Indian Institute of Technology Mandi Research team led by Subhamoy Sen, Associate Professor, School of Civil and Environmental Engineering, has developed an innovative method to monitor the health of ageing bridges using traffic data. This approach zeroes in on the most vulnerable parts of a bridge, significantly enhancing safety and efficiency.
Subhamoy Sen, along with his research scholar, Eshwar Kuncham, has addressed the challenges of fatigue-induced damage and gradual deterioration of bridges by focusing on the most critical areas rather than monitoring the entire structure. Their research has been published in the prestigious journal, Structural Health Monitoring.
This innovative approach develops a digital model of the bridge a detailed virtual replica based on an initial study of the actual structure. This model predicts how different traffic patterns impact various parts of the bridge over time, helping experts identify the areas most susceptible to damage.
After pinpointing these critical zones, fatigue-sensitive sensors are installed at key locations to monitor stress and vibrations. This real-time data, combined with traffic patterns from the digital model, allows experts to track how traffic affects the bridge over time. If necessary, adjustments to traffic flow and speed can be made to ensure the bridge’s safety and prevent damage.
Bridges endure various cyclic loads throughout their lifetimes, including traffic, wind and environmental conditions. Over time, these repeated stresses can weaken the integrity of the structures, leading to potential catastrophic failures. Addressing fatigue in bridges is therefore essential, prompting significant advancements in engineering research to predict and prevent such failures.
Traditionally, assessing a bridge's Remaining Useful Life (RUL) involved simplistic methods with broad safety margins, which were not always accurate. Later advancements, such as rain flow counting and finite element analysis (FEA), provided a more detailed understanding of stress and fatigue. Recently, statistical approaches and machine learning have further refined these predictions. However, these methods can be costly, require extensive equipment and may still overlook hidden issues, particularly in older bridges with uncertain material conditions.

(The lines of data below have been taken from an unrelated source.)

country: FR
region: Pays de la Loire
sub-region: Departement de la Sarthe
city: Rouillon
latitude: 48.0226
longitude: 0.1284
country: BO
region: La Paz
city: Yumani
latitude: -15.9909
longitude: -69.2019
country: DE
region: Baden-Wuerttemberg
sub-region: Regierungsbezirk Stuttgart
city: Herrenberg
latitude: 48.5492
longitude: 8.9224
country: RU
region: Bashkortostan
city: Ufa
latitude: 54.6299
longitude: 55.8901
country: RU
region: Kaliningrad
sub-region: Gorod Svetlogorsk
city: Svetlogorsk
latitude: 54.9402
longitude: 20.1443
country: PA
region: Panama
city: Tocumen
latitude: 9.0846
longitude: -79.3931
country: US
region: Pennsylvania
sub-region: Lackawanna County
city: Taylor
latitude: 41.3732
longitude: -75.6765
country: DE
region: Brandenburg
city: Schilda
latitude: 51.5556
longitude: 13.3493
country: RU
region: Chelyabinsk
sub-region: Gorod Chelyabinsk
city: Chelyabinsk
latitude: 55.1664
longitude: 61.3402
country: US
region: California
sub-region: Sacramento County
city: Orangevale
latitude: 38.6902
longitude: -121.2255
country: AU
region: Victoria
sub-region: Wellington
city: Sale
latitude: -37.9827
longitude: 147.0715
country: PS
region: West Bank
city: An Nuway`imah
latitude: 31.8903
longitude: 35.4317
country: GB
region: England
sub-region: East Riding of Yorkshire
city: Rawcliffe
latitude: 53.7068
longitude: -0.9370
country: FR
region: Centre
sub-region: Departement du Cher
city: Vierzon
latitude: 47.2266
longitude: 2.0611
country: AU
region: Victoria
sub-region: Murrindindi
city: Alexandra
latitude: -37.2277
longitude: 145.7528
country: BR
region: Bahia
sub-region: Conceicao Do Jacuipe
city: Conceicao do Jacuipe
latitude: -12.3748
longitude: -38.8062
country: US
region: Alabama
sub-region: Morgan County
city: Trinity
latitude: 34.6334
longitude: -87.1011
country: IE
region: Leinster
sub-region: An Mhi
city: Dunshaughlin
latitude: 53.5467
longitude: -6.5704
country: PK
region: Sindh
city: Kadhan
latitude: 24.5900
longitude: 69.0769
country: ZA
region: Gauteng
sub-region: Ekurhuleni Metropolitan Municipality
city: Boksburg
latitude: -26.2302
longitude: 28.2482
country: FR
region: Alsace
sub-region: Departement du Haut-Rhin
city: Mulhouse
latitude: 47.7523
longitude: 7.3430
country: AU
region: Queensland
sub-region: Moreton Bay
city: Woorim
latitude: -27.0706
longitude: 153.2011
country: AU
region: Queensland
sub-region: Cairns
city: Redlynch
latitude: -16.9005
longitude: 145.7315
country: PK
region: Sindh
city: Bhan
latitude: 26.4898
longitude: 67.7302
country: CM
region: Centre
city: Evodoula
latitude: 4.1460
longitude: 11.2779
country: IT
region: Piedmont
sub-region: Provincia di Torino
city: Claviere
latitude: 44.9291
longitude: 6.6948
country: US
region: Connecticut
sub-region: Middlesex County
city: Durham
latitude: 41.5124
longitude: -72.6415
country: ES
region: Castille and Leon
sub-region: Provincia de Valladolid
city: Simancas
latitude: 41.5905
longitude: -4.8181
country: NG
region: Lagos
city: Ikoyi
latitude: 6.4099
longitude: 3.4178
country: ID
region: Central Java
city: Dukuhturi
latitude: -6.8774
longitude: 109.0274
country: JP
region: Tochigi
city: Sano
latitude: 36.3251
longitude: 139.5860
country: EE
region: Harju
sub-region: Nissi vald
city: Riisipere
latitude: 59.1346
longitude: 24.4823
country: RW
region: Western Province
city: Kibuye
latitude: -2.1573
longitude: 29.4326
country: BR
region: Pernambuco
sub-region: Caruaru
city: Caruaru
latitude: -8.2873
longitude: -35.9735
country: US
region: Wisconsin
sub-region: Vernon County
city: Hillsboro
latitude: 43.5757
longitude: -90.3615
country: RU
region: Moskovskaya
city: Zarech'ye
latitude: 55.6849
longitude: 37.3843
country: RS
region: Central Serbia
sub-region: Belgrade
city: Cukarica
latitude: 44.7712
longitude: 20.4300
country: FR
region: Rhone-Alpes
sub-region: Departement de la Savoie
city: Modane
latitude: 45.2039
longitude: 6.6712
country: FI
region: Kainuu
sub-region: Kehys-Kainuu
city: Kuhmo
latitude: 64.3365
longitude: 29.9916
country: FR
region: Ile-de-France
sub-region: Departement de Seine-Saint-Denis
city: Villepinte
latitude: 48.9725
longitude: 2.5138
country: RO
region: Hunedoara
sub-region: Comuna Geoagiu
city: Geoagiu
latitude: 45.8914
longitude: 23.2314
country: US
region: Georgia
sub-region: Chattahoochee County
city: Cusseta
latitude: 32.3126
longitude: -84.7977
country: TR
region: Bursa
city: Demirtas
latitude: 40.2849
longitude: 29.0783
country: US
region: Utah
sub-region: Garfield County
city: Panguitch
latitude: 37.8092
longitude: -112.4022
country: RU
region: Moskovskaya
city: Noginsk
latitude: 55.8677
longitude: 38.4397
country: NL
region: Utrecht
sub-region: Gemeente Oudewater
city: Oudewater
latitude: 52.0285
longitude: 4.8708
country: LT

This method also allows for rapid assessments after events like earthquakes or floods, aiding officials in making quicker safety decisions. Once the initial setup is complete, regular monitoring can be handled by less specialised personnel, further reducing costs and making it easier to apply to multiple bridges.
For government agencies and transportation departments, this approach offers a practical and efficient solution for managing ageing infrastructure. It enables more effective budget allocation by focusing on high-risk areas rather than the entire bridge and supports faster decision-making in emergencies, enhancing public safety. Additionally, it minimises the need for extensive and disruptive traffic management during inspections, reducing inconvenience for commuters.